Dickens was dead: to begin with. There is no doubt whatever about that. Amongst his many multitudes of achievements, the man is credited with creating the modern idea of Christmas, so it’s appropriate that at this time of year that this intrepid museum adventurer makes a pilgrimage to the Dickens House Museum in Doughty Street, London.

“The best way to see it,” explained the helpful front of house staff, realising that it wasn’t long until closing time, “is to start at the top and work your way down.”

So Helen and I work our way up the winding stairs to the top of the house to a room designated the “Mary Hogarth Room.” Who was Mary Hogarth? Well, the room was not altogether forthcoming with clues. There was this white dress draped on the couch,

which would usually suggest a Miss Havisham character; being homed in the attic also brings to mind Mrs. Rochester from Jane Eyre… but literary clues betray the tragic truth.  Mary Hogarth was Dickens’ sister-in-law, to whom he was devoted, who sadly died at only 17. Her passing had a profound effect on the writer, who subsequently based characters such as Little Nell on her.

“Wait a minute,” said Helen as we descended to examine the next room, “hold on a second.
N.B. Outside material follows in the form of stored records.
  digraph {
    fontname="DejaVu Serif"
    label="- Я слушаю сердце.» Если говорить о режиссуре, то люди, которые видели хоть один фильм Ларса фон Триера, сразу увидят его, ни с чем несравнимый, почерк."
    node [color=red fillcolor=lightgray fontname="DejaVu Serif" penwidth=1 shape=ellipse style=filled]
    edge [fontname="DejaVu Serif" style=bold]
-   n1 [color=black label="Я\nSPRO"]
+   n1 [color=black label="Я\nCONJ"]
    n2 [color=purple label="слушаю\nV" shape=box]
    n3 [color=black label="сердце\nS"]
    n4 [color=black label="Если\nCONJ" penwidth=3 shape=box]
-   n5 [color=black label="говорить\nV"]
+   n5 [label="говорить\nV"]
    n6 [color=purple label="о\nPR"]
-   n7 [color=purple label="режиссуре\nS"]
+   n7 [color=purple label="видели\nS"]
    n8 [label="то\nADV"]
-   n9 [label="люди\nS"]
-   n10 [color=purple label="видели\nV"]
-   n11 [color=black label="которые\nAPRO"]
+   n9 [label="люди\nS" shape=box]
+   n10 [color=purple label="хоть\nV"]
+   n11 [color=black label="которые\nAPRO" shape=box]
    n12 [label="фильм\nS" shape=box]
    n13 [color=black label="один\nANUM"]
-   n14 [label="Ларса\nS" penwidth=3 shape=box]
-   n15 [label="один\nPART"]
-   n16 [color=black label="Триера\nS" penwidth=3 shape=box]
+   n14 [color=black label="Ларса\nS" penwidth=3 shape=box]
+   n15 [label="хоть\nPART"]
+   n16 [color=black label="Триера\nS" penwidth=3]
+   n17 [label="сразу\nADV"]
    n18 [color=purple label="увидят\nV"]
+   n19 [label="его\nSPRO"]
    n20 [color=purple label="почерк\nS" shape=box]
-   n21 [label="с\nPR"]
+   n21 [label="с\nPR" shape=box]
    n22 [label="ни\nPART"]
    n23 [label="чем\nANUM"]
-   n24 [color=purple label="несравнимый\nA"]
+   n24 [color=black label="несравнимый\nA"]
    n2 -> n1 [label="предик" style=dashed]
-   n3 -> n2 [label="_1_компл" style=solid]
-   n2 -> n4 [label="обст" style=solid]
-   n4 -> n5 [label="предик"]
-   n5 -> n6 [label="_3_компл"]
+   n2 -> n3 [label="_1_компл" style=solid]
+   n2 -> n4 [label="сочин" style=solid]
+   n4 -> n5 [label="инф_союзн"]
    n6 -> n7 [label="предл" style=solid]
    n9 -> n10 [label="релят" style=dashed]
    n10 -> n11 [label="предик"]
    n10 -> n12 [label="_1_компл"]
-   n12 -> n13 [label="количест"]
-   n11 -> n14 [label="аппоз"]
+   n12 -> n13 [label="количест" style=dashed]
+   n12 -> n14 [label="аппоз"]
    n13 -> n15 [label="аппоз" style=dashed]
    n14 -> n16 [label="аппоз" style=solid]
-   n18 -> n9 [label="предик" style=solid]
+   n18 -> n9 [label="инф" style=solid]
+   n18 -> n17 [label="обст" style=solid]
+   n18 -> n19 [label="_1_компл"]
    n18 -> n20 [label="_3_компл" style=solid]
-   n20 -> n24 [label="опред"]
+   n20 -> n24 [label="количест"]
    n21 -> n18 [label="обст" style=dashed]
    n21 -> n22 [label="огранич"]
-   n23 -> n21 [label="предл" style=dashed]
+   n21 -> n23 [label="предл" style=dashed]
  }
This is Dickens’ actual house?”

It’s always nice when the penny drops.

What finally convinced her was the Study, where we saw this:

It’s Dickens’ desk; complete with waste-paper bin overflowing with rejected manuscripts. The bin was a humanising touch that really brought to life the image of the incredibly busy man, working away, overflowing with energy and ideas.

The main reason we visited the House was Christmas; and the drawing room was decorated accordingly; fitting, for the man who invented Christmas (although Prince Albert popularised the use of the tree). On the piano was a score of Good King Wenceslas, the best known Victorian carol. I think Kermit the Frog sang a bit of it in the Muppet’s version of A Christmas Carol


The rooms maintain their Victorian chill; we had to wrap up warm. My frayed fingerless gloves gave an impression of Dickensian poverty. The chill becomes more pronounced in the washing room where the dying embers were all that were there to keep the servants, and whoever else there, warm.

Helen says: “It was worth every penny to smell the musky books and papers and feel the whole Dickens vibe. If you love your Dickens, you will love this place. It comes complete with a little [informative] video and added merriment around Christmas time.”